- _DIRECTIONS_:
Reproduce every line of the listing below word for word, keeping the original order, spelling and punctuation.

*** DATA TO PROCESS ***

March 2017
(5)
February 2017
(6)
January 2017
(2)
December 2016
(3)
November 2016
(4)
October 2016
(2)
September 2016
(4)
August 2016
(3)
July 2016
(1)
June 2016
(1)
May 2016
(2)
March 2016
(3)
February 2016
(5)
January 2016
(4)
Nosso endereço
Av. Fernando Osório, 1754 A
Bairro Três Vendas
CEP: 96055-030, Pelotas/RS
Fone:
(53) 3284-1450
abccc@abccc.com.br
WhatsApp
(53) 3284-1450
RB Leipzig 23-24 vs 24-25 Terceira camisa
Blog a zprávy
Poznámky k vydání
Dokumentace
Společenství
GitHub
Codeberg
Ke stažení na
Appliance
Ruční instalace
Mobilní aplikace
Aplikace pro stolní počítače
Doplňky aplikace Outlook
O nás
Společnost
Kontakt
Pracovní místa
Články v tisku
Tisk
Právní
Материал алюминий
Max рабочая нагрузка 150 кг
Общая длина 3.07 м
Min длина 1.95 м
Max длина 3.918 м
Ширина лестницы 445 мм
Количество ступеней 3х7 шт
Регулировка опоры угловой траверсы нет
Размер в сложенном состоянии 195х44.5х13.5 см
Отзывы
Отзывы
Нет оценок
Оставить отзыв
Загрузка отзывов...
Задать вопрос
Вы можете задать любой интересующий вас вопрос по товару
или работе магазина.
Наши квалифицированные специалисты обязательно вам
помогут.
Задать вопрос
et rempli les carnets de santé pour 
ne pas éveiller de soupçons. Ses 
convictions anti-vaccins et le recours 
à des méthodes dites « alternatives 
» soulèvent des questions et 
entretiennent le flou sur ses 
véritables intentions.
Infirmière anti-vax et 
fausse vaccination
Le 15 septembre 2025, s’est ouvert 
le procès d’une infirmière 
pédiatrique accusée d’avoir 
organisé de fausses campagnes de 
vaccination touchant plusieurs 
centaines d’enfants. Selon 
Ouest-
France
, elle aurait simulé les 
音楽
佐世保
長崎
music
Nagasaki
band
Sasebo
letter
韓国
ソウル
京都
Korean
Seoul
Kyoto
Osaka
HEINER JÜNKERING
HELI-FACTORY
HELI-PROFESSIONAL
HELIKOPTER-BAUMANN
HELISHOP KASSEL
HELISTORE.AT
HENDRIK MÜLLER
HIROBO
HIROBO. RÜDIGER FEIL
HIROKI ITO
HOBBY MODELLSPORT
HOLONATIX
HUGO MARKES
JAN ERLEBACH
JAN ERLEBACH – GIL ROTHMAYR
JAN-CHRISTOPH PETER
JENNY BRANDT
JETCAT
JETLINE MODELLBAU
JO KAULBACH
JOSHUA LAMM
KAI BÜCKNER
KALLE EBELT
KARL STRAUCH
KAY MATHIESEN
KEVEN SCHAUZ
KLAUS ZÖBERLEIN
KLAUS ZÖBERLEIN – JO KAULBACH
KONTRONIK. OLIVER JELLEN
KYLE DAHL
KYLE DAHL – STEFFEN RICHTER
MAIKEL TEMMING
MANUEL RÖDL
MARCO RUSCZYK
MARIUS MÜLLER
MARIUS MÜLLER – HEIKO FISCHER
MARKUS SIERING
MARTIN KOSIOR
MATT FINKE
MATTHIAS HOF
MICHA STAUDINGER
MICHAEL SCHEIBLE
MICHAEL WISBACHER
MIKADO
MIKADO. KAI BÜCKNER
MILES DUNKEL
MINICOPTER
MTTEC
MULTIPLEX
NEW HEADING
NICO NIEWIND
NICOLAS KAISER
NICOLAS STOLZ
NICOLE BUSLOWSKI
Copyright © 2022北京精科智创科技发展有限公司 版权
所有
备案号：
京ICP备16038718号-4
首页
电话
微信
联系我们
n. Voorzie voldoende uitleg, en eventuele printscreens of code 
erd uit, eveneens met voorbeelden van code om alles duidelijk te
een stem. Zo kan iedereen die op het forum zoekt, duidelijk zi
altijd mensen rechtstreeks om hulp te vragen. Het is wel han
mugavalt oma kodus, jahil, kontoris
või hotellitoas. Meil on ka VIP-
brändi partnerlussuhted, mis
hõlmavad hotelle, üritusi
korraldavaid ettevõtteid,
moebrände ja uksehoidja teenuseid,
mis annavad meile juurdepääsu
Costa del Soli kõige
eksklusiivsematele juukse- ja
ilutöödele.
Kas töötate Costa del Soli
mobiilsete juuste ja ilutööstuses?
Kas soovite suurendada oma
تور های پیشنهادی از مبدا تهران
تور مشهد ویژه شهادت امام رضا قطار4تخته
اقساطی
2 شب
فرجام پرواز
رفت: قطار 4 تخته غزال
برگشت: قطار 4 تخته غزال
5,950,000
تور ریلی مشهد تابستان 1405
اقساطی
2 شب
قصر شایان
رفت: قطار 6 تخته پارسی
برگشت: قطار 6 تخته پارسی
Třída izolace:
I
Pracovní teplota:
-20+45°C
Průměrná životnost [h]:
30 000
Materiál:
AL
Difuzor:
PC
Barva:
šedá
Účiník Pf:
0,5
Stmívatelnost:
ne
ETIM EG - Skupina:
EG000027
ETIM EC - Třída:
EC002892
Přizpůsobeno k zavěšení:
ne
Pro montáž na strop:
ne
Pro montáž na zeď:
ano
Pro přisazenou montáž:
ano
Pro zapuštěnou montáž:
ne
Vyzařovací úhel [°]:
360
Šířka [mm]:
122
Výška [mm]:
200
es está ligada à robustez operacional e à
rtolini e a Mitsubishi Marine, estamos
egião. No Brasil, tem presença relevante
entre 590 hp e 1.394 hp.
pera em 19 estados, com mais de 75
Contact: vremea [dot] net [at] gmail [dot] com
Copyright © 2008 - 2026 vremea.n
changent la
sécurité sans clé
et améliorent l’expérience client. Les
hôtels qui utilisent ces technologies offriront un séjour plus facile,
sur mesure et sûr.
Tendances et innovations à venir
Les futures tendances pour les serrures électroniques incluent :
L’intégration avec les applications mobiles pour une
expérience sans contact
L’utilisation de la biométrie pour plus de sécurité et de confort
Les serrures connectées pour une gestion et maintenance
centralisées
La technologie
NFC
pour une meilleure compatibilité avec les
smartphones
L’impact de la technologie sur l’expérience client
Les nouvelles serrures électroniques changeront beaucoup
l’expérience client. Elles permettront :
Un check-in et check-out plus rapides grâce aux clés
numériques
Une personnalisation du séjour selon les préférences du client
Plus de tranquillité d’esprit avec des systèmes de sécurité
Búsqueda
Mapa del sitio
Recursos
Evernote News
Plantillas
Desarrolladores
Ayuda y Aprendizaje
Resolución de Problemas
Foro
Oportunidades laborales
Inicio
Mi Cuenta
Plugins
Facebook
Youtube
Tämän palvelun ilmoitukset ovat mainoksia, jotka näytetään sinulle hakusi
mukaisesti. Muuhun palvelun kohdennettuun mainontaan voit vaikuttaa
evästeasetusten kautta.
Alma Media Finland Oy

*** End of DATA TO PROCESS ***

- _WRITTEN RESPONSE_:
March 2017
(5)
February 2017
(6)
January 2017
(2)
December 2016
(3)
November 2016
(4)
October 2016
(2)
September 2016
(4)
August 2016
(3)
July 2016
(1)
June 2016
(1)
May 2016
(2)
March 2016
(3)
February 2016
(5)
January 2016
(4)
Nosso endereço
Av. Fernando Osório, 1754 A
Bairro Três Vendas
CEP: 96055-030, Pelotas/RS
Fone:
(53) 3284-1450
abccc@abccc.com.br
WhatsApp
(53) 3284-1450
RB Leipzig 23-24 vs 24-25 Terceira camisa
Blog a zprávy
Poznámky k vydání
Dokumentace
Společenství
GitHub
Codeberg
Ke stažení na
Appliance
Ruční instalace
Mobilní aplikace
Aplikace pro stolní počítače
Doplňky aplikace Outlook
O nás
Společnost
Kontakt
Pracovní místa
Články v tisku
Tisk
Právní
Материал алюминий
Max рабочая нагрузка 150 кг
Общая длина 3.07 м
Min длина 1.95 м
Max длина 3.918 м
Ширина лестницы 445 мм
Количество ступеней 3х7 шт
Регулировка опоры угловой траверсы нет
Размер в сложенном состоянии 195х44.5х13.5 см
Отзывы
Отзывы
Нет оценок
Оставить отзыв
Загрузка отзывов...
Задать вопрос
Вы можете задать любой интересующий вас вопрос по товару
или работе магазина.
Наши квалифицированные специалисты обязательно вам
помогут.
Задать вопрос
et rempli les carnets de santé pour 
ne pas éveiller de soupçons. Ses 
convictions anti-vaccins et le recours 
à des méthodes dites « alternatives 
» soulèvent des questions et 
entretiennent le flou sur ses 
véritables intentions.
Infirmière anti-vax et 
fausse vaccination
Le 15 septembre 2025, s’est ouvert 
le procès d’une infirmière 
pédiatrique accusée d’avoir 
organisé de fausses campagnes de 
vaccination touchant plusieurs 
centaines d’enfants. Selon 
Ouest-
France
, elle aurait simulé les 
音楽
佐世保
長崎
music
Nagasaki
band
Sasebo
letter
韓国
ソウル
京都
Korean
Seoul
Kyoto
Osaka
HEINER JÜNKERING
HELI-FACTORY
HELI-PROFESSIONAL
HELIKOPTER-BAUMANN
HELISHOP KASSEL
HELISTORE.AT
HENDRIK MÜLLER
HIROBO
HIROBO. RÜDIGER FEIL
HIROKI ITO
HOBBY MODELLSPORT
HOLONATIX
HUGO MARKES
JAN ERLEBACH
JAN ERLEBACH – GIL ROTHMAYR
JAN-CHRISTOPH PETER
JENNY BRANDT
JETCAT
JETLINE MODELLBAU
JO KAULBACH
JOSHUA LAMM
KAI BÜCKNER
KALLE EBELT
KARL STRAUCH
KAY MATHIESEN
KEVEN SCHAUZ
KLAUS ZÖBERLEIN
KLAUS ZÖBERLEIN – JO KAULBACH
KONTRONIK. OLIVER JELLEN
KYLE DAHL
KYLE DAHL – STEFFEN RICHTER
MAIKEL TEMMING
MANUEL RÖDL
MARCO RUSCZYK
MARIUS MÜLLER
MARIUS MÜLLER – HEIKO FISCHER
MARKUS SIERING
MARTIN KOSIOR
MATT FINKE
MATTHIAS HOF
MICHA STAUDINGER
MICHAEL SCHEIBLE
MICHAEL WISBACHER
MIKADO
MIKADO. KAI BÜCKNER
MILES DUNKEL
MINICOPTER
MTTEC
MULTIPLEX
NEW HEADING
NICO NIEWIND
NICOLAS KAISER
NICOLAS STOLZ
NICOLE BUSLOWSKI
Copyright © 2022北京精科智创科技发展有限公司 版权
所有
备案号：
京ICP备16038718号-4
首页
电话
微信
联系我们
n. Voorzie voldoende uitleg, en eventuele printscreens of code 
erd uit, eveneens met voorbeelden van code om alles duidelijk te
een stem. Zo kan iedereen die op het forum zoekt, duidelijk zi
altijd mensen rechtstreeks om hulp te vragen. Het is wel han
mugavalt oma kodus, jahil, kontoris
või hotellitoas. Meil on ka VIP-
brändi partnerlussuhted, mis
hõlmavad hotelle, üritusi
korraldavaid ettevõtteid,
moebrände ja uksehoidja teenuseid,
mis annavad meile juurdepääsu
Costa del Soli kõige
eksklusiivsematele juukse- ja
ilutöödele.
Kas töötate Costa del Soli
mobiilsete juuste ja ilutööstuses?
Kas soovite suurendada oma
تور های پیشنهادی از مبدا تهران
تور مشهد ویژه شهادت امام رضا قطار4تخته
اقساطی
2 شب
فرجام پرواز
رفت: قطار 4 تخته غزال
برگشت: قطار 4 تخته غزال
5,950,000
تور ریلی مشهد تابستان 1405
اقساطی
2 شب
قصر شایان
رفت: قطار 6 تخته پارسی
برگشت: قطار 6 تخته پارسی
Třída izolace:
I
Pracovní teplota:
-20+45°C
Průměrná životnost [h]:
30 000
Materiál:
AL
Difuzor:
PC
Barva:
šedá
Účiník Pf:
0,5
Stmívatelnost:
ne
ETIM EG - Skupina:
EG000027
ETIM EC - Třída:
EC002892
Přizpůsobeno k zavěšení:
ne
Pro montáž na strop:
ne
Pro montáž na zeď:
ano
Pro přisazenou montáž:
ano
Pro zapuštěnou montáž:
ne
Vyzařovací úhel [°]:
360
Šířka [mm]:
122
Výška [mm]:
200
es está ligada à robustez operacional e à
rtolini e a Mitsubishi Marine, estamos
egião. No Brasil, tem presença relevante
entre 590 hp e 1.394 hp.
pera em 19 estados, com mais de 75
Contact: vremea [dot] net [at] gmail [dot] com
Copyright © 2008 - 2026 vremea.n
changent la
sécurité sans clé
et améliorent l’expérience client. Les
hôtels qui utilisent ces technologies offriront un séjour plus facile,
sur mesure et sûr.
Tendances et innovations à venir
Les futures tendances pour les serrures électroniques incluent :
L’intégration avec les applications mobiles pour une
expérience sans contact
L’utilisation de la biométrie pour plus de sécurité et de confort
Les serrures connectées pour une gestion et maintenance
centralisées
La technologie
NFC
pour une meilleure compatibilité avec les
smartphones
L’impact de la technologie sur l’expérience client
Les nouvelles serrures électroniques changeront beaucoup
l’expérience client. Elles permettront :
Un check-in et check-out plus rapides grâce aux clés
numériques
Une personnalisation du séjour selon les préférences du client
Plus de tranquillité d’esprit avec des systèmes de sécurité
Búsqueda
Mapa del sitio
Recursos
Evernote News
Plantillas
Desarrolladores
Ayuda y Aprendizaje
Resolución de Problemas
Foro
Oportunidades laborales
Inicio
Mi Cuenta
Plugins
Facebook
Youtube
Tämän palvelun ilmoitukset ovat mainoksia, jotka näytetään sinulle hakusi
mukaisesti. Muuhun palvelun kohdennettuun mainontaan voit vaikuttaa
evästeasetusten kautta.
Alma Media Finland Oy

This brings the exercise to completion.